What It Means When We Talk About Student Data

What It Means When We Talk About Student Data

Within educational technology, tech companies can acquire data from multiple routes. The most direct way is via a direct signup. A teacher creates an account to use a service, and the teacher is the only person using the service. BetterLesson is an example of a site like this. A teacher creates an account, and only that teacher’s data is collected. The site is primarily teacher-focused.

Web sites also pull their initial data from teacher or school signups, but then as part of the service offered on the site, they acquire student information. Basic gradebook applications and some simple student information systems work like this. The teacher or school signs up for the application, and in the process of using it, they enter student names, grades, notes, parent information, and other details. The actual data added will vary based on the needs of the application, but information is shared about people without their direct involvement or consent. Online IEP programs also fit this description. While the teacher or school provides the original input for the account, the vendor ends up getting additional data through the teacher’s use of the account. In this model, students and parents do not use the service directly, but data about them is collected and stored in the account as teachers use the service.

Data can also be collected when a teacher, school, or district creates an account on the service, and either creates accounts for their students and parents or uses an invitation process. In this version, teachers, students, and potentially, parents sign up for and interact with the service. The data trail here involves information about all participants that includes personally identifiable information, location data (via IP addresses and/or phone GPS location), and behavioral and interaction data pulled from time spent using the service. Examples of services like this include many edtech products, including Edmodo, Remind, ClassDojo, Schoology, most digital text offerings from traditional publishers like Pearson and McGraw Hill, learning programs like Agilix Buzz, and app ecosystems like Amplify tablets, iPads, and Chromebooks.

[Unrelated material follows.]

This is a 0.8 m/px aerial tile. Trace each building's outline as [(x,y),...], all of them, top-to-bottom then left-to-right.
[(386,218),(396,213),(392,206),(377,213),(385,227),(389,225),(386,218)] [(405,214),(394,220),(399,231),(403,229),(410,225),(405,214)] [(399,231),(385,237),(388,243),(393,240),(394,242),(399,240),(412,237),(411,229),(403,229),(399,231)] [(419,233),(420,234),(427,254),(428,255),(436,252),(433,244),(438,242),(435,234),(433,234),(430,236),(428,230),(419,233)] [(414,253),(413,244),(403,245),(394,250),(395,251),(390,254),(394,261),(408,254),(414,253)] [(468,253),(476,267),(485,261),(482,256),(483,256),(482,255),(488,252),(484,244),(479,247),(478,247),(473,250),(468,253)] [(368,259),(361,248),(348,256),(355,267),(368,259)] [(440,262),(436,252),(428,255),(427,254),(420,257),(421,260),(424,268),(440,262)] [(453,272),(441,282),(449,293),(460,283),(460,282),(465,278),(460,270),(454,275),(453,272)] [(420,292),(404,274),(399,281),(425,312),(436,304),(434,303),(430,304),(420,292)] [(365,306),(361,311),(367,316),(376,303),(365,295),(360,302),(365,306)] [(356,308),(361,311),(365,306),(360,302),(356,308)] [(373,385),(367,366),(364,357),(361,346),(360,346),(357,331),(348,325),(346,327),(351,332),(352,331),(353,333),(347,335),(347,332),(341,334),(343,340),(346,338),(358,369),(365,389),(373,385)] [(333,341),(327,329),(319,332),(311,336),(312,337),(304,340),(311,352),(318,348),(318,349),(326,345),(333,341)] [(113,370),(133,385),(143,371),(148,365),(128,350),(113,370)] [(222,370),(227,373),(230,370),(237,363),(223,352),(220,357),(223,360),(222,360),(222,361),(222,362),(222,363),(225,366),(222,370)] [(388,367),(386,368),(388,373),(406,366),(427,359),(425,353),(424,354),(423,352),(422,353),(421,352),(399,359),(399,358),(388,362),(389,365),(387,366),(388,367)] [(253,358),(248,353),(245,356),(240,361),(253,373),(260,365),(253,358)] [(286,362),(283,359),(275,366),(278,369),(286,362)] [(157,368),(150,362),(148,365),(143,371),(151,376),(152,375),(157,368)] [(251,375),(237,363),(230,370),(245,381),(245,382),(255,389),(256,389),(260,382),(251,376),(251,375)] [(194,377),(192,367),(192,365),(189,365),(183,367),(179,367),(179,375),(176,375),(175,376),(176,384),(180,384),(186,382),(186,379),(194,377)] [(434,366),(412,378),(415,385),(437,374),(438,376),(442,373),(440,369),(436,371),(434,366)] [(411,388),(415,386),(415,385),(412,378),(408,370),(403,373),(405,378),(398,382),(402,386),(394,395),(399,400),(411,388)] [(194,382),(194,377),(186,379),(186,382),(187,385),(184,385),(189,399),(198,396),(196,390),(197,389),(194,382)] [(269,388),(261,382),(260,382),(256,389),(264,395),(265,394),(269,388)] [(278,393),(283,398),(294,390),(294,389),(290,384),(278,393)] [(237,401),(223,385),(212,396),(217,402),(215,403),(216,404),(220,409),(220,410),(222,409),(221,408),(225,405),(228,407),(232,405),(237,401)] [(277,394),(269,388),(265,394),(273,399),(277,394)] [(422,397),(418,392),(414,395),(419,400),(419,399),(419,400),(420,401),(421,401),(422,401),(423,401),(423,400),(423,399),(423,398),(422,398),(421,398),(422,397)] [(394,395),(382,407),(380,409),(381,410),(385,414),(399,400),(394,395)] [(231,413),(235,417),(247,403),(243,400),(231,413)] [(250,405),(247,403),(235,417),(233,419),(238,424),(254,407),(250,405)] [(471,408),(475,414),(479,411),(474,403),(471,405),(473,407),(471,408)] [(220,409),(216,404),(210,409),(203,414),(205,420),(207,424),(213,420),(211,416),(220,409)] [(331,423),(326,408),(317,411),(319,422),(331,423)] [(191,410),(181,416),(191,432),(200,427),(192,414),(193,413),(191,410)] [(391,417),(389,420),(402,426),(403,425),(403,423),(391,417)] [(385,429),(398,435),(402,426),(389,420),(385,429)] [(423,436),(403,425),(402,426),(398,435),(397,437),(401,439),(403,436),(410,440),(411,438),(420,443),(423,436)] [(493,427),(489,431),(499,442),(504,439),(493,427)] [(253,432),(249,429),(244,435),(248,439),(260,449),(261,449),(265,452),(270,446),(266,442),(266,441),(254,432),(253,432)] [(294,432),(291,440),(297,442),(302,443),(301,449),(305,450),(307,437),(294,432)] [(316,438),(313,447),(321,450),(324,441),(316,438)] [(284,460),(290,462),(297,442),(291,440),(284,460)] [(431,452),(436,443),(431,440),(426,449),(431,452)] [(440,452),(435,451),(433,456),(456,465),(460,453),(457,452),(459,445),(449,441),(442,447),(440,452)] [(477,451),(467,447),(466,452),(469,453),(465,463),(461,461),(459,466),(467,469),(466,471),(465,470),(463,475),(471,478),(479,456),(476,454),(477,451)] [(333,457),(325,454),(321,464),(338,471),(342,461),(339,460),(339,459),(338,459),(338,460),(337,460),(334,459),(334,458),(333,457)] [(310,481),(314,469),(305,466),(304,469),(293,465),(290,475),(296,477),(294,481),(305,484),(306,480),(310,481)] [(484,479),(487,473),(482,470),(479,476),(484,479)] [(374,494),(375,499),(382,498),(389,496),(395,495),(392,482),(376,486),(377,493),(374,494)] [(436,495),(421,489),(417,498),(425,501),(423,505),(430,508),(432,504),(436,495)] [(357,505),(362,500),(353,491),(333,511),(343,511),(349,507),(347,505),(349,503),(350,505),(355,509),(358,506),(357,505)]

Learner and parent data can also be compiled from apps for kids that are marketed either to parents or to children. Examples of applications like this include most educational apps sold in the Apple and Google app stores, and some online learning sites. Because these apps are built to be used outside of schools, the data collected by them is not considered an educational record under FERPA. However, there are safeguards in place that are covered by the privacy policies and terms of service provided by the app vendor. If the app is primarily intended for children under 13, parental signoff (and therefore parental data) is often required for use.

Highly structured datastores to collect longitudinal data, and glue services that integrate multiple external services, are other ways that personal data can be harvested. These applications can support both storage of and analysis on data collected in a variety of applications. A partial list of examples includes Knewton, Infinite Campus, eScholar, Schoolnet, Learnsprout, and Clever.


The context around educational data is arguably different than for data collected in consumer technology. In both K-12 and higher ed, schools can sign up for services that students use directly, and in many cases, student data is uploaded before students or parents are consulted. For example, if a teacher signs up for Remind, parents aren’t asked if their contact information can be shared as part of an “invite” feature. While many consumer tech apps include invite features, edtech apps are used within a different context. When a student or a parent sees an app or an invite coming from a school or a teacher, there is a level of implied trust. Increasingly, the implicit trust that students and parents give schools and districts appears to be unearned.


Unless data collected by an app is deleted or destroyed, and this includes data in backups and in systems that provide redundancy, we need to start thinking of data trails as timeless. This means that a data trail can be transferred from one entity to another if the conditions allow these transfers to occur. In technology, the terms and conditions and privacy policies are where we can see the ways in which our data trails are preserved.

While privacy policies and terms of service should be read in full (such as for free logins that are required for access), for the purposes of this discussion we are going to focus on two specific sections that can be used to gut the terms in any policy— how policies can be changed and how data is treated in case of sale, merger, or bankruptcy.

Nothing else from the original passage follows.